● **Dataset entries**
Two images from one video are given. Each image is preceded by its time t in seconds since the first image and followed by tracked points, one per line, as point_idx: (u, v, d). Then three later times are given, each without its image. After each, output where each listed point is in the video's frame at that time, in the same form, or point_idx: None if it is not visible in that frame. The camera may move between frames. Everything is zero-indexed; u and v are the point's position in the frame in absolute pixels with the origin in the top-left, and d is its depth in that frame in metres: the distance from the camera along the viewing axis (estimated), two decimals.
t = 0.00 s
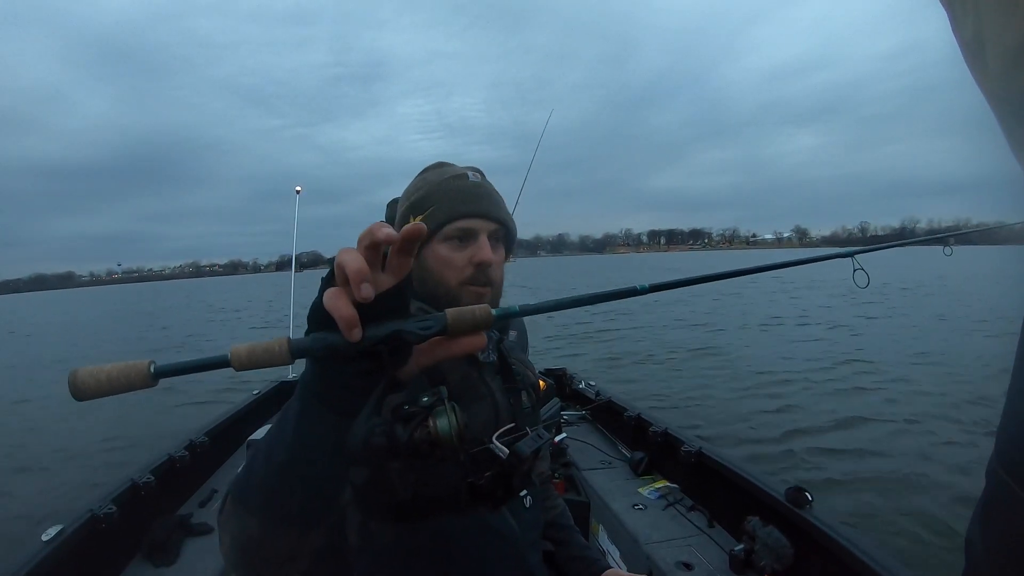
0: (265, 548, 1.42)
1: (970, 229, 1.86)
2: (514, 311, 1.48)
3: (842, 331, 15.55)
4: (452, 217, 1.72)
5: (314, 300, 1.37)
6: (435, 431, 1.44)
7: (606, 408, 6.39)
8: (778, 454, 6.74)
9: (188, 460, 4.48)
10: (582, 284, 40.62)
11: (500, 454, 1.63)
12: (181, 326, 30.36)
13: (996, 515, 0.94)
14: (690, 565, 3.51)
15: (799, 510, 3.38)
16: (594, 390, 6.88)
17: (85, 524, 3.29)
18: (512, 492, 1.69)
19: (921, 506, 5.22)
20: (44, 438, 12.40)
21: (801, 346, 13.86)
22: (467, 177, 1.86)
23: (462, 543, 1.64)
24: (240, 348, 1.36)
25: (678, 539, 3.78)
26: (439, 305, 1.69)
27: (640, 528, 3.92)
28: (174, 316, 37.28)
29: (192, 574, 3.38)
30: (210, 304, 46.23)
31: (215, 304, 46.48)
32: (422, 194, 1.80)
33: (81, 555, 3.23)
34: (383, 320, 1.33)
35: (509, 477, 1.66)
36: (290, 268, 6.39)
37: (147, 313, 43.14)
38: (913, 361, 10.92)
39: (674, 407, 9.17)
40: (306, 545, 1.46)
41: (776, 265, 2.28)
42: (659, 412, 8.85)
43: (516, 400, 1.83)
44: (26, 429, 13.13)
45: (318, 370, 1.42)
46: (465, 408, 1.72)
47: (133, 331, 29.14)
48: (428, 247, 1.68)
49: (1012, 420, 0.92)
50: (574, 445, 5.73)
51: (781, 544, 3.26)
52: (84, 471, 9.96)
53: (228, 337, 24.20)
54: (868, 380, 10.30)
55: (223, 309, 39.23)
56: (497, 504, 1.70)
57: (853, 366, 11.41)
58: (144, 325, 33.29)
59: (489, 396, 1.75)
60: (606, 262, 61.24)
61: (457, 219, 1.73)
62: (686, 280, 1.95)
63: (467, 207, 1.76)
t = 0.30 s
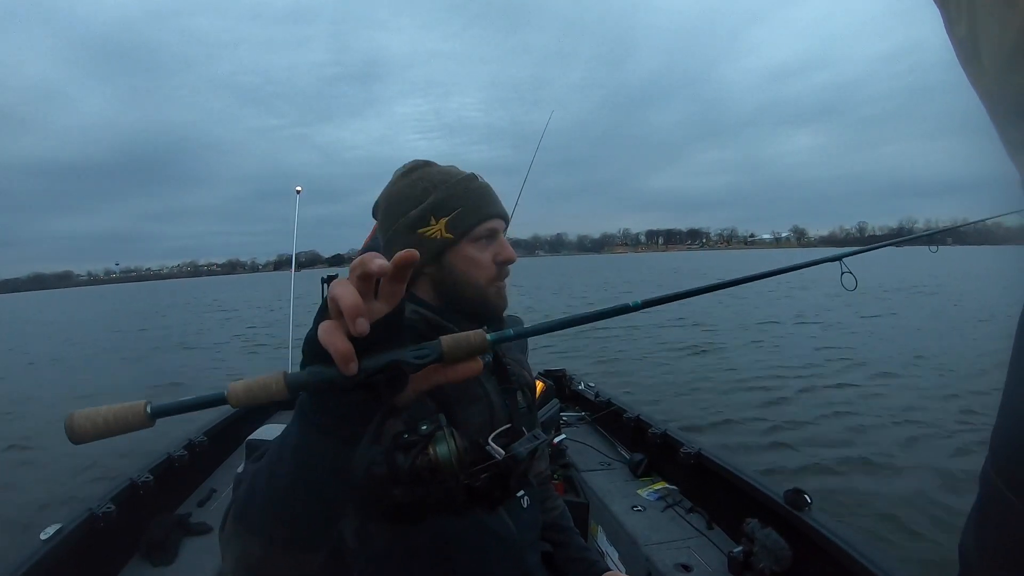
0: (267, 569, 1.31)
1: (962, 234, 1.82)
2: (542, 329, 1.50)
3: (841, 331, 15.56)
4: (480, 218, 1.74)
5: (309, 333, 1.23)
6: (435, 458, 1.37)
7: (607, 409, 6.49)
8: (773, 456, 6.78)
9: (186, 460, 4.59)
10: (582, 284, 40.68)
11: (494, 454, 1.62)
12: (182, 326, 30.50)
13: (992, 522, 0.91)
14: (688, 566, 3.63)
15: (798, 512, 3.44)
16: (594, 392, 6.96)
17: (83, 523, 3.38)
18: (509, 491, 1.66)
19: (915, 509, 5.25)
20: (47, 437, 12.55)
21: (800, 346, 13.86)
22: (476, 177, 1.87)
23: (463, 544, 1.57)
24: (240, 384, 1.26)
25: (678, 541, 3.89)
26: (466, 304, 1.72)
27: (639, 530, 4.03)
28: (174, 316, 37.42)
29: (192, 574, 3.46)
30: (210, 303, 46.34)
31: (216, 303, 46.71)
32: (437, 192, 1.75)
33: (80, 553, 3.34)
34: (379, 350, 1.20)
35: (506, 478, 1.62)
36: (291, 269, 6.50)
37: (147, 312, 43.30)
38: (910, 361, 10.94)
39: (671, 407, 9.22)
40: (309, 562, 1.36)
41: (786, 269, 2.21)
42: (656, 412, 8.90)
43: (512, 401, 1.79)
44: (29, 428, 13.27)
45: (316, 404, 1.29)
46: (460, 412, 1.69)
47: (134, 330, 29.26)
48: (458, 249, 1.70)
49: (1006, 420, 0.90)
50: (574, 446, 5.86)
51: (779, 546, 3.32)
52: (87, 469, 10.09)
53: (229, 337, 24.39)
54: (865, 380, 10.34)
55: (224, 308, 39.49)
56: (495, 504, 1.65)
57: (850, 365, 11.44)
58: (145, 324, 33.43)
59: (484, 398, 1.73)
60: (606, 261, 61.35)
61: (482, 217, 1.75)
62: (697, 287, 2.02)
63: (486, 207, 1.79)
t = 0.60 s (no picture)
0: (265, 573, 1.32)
...
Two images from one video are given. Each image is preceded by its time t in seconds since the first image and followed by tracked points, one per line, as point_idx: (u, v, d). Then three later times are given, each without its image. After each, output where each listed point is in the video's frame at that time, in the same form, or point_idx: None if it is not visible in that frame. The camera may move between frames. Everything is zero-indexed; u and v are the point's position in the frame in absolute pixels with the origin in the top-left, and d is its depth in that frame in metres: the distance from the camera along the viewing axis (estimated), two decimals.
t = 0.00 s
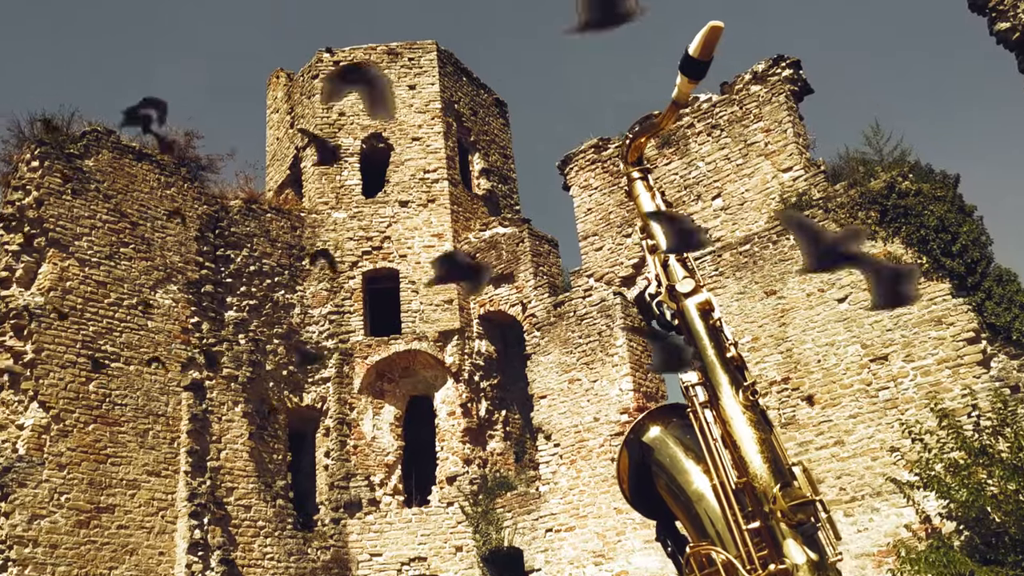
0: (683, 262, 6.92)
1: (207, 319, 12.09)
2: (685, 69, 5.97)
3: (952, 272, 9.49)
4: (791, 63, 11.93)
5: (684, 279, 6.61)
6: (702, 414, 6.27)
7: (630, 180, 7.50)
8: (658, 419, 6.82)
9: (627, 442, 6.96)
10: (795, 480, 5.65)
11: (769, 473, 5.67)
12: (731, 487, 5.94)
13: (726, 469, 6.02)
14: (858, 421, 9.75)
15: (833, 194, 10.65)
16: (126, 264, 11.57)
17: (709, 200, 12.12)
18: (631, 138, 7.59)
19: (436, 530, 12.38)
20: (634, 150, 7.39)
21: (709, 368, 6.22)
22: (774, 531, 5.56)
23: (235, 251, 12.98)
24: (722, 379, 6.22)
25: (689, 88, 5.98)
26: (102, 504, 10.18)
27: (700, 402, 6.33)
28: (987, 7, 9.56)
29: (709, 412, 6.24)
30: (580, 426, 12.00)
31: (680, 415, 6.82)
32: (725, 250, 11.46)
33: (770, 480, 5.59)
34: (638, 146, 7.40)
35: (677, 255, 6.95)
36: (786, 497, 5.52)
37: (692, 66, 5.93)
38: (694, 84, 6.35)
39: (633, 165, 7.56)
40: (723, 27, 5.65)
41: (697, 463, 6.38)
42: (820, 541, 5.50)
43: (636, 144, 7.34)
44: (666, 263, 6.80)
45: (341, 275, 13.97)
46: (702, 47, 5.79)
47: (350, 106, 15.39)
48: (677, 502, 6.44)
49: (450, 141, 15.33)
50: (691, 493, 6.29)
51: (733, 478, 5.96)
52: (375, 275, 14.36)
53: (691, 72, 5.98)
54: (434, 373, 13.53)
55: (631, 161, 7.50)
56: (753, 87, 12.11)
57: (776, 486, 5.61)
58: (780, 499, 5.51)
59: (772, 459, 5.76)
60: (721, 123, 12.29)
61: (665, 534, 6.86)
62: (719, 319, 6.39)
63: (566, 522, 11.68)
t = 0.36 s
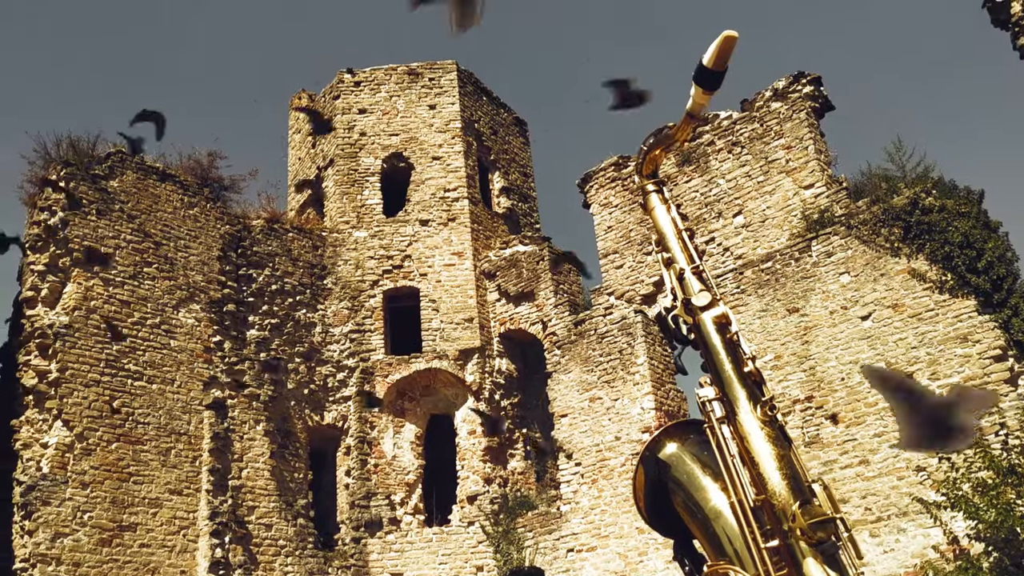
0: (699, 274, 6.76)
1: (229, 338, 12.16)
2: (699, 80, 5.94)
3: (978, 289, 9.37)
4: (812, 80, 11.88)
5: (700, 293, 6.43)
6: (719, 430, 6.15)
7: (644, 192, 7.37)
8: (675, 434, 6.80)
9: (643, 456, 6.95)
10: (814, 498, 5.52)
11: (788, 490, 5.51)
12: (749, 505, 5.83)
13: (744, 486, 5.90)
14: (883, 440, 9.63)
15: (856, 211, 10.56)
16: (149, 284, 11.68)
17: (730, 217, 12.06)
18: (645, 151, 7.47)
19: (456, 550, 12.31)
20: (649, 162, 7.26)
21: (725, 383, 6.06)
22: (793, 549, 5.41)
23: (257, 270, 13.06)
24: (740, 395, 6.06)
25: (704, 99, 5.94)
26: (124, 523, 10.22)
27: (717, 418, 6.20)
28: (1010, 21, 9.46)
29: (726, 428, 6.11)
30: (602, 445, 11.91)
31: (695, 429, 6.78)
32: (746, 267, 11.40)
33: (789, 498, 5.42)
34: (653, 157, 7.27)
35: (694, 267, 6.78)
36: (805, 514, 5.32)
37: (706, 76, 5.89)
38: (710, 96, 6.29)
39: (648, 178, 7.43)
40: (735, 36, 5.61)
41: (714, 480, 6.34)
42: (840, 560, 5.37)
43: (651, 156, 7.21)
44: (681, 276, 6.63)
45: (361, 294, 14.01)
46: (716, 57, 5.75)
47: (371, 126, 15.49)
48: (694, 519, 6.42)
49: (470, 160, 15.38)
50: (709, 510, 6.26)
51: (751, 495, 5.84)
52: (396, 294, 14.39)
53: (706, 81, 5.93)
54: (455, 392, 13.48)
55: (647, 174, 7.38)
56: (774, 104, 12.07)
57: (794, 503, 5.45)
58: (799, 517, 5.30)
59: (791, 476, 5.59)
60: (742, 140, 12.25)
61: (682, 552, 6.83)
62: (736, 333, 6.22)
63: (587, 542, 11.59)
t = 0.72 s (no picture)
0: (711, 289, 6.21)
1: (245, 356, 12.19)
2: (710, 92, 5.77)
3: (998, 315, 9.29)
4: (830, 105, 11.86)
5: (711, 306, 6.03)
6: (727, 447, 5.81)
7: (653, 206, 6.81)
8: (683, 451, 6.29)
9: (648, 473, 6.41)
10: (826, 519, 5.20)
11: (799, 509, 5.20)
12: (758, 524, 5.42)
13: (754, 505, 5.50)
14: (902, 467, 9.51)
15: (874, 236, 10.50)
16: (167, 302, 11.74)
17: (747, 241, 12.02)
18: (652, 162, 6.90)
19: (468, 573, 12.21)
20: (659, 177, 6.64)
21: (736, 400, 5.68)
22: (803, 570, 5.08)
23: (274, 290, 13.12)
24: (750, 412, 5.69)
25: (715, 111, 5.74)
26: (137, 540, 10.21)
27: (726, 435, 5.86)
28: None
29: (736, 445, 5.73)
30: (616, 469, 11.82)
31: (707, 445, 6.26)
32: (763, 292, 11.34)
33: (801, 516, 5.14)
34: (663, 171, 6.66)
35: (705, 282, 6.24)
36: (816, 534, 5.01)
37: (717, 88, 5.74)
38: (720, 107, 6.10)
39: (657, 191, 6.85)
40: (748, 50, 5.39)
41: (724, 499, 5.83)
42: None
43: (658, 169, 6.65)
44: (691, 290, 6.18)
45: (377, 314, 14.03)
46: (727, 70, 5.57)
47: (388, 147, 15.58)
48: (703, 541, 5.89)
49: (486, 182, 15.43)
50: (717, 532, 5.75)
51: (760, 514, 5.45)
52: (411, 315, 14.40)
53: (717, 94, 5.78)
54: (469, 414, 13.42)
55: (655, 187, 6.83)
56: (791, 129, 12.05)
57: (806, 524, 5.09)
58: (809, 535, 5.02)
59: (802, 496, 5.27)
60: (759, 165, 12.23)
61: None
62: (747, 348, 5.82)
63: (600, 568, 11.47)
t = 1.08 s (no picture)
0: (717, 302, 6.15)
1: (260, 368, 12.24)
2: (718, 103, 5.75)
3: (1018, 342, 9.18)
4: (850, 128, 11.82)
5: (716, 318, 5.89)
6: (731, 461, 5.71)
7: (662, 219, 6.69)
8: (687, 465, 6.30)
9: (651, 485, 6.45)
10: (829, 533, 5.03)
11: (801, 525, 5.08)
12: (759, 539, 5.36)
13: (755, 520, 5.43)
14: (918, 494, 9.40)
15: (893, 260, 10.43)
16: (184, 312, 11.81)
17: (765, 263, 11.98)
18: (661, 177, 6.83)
==
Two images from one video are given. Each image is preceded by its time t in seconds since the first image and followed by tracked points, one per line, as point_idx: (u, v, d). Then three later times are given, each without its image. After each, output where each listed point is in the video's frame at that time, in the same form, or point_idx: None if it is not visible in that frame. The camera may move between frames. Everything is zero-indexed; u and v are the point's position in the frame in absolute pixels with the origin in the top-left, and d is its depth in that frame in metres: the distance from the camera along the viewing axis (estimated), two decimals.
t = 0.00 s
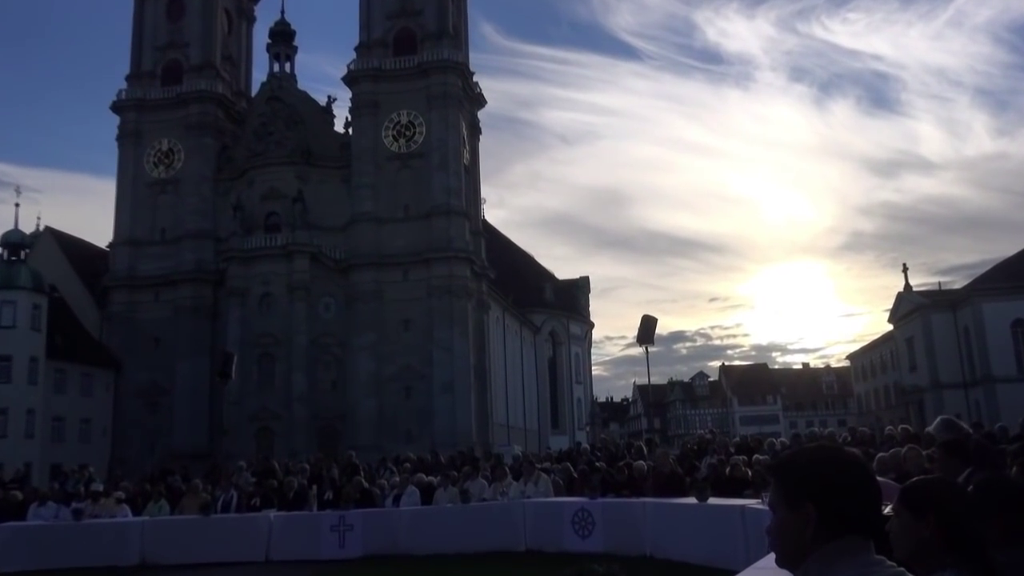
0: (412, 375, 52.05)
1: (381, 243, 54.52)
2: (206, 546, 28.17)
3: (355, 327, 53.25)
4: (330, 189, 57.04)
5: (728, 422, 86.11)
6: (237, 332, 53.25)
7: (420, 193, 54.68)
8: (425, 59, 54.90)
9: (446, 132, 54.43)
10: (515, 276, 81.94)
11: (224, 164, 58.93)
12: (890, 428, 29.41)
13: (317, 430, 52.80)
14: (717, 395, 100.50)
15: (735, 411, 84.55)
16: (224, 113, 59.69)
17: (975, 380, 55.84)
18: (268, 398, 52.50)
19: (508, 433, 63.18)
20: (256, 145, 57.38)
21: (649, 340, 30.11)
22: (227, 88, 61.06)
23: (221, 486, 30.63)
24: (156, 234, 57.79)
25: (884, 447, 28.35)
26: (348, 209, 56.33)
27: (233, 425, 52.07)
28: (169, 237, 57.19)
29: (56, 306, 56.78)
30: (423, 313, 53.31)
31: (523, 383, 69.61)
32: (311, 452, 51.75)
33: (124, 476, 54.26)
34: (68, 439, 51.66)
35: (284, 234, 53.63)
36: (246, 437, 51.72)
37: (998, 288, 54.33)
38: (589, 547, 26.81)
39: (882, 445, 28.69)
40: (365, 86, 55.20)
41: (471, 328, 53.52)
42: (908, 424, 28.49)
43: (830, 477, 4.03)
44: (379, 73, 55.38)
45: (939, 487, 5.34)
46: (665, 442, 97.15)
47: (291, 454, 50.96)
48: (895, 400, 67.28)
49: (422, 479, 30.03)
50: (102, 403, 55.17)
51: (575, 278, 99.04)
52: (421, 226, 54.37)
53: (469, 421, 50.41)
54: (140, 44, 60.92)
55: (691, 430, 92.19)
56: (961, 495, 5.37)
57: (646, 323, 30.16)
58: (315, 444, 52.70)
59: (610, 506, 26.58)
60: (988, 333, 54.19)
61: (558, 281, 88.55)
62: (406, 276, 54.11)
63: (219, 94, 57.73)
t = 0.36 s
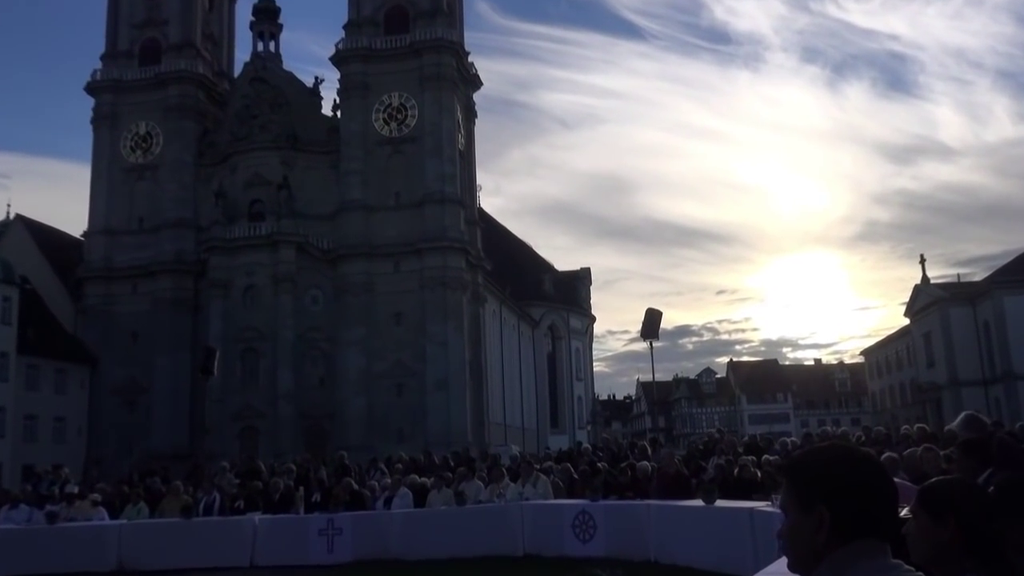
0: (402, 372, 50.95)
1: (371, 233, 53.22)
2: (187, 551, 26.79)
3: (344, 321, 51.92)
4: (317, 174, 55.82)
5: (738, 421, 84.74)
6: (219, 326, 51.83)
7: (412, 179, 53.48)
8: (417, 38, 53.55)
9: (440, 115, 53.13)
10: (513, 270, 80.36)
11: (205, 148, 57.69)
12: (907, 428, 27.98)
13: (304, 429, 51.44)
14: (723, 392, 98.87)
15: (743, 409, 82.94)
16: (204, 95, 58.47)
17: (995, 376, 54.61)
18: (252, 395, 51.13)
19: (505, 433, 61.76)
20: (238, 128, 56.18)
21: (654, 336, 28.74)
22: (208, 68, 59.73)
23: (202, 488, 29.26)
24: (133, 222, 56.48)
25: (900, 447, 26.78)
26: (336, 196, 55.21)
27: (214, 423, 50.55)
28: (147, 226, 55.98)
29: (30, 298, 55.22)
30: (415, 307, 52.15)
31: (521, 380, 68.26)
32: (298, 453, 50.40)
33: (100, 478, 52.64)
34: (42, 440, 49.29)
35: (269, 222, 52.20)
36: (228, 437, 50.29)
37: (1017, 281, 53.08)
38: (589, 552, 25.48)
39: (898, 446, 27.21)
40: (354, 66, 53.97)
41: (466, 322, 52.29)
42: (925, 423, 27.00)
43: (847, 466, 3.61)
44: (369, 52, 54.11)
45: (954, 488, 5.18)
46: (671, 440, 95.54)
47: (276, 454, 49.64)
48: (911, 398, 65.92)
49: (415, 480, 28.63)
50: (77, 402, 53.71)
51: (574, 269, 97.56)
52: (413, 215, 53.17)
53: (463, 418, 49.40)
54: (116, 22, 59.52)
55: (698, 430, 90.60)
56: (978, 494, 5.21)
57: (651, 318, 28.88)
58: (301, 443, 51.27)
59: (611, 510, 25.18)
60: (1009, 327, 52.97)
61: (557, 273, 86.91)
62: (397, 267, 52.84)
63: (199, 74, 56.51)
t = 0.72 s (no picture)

● **YOUR GOAL**
Look back at the data above. Transcribe exactly the lines starting at the line that contains "56: (495, 504, 1.65)" and ending at the line that contains "0: (265, 573, 1.32)".

● **ANSWER SECTION**
56: (495, 504, 1.65)
57: (850, 365, 11.44)
58: (145, 324, 33.43)
59: (484, 398, 1.73)
60: (606, 261, 61.35)
61: (482, 217, 1.75)
62: (697, 287, 2.02)
63: (486, 207, 1.79)
t = 0.60 s (no picture)
0: (265, 573, 1.32)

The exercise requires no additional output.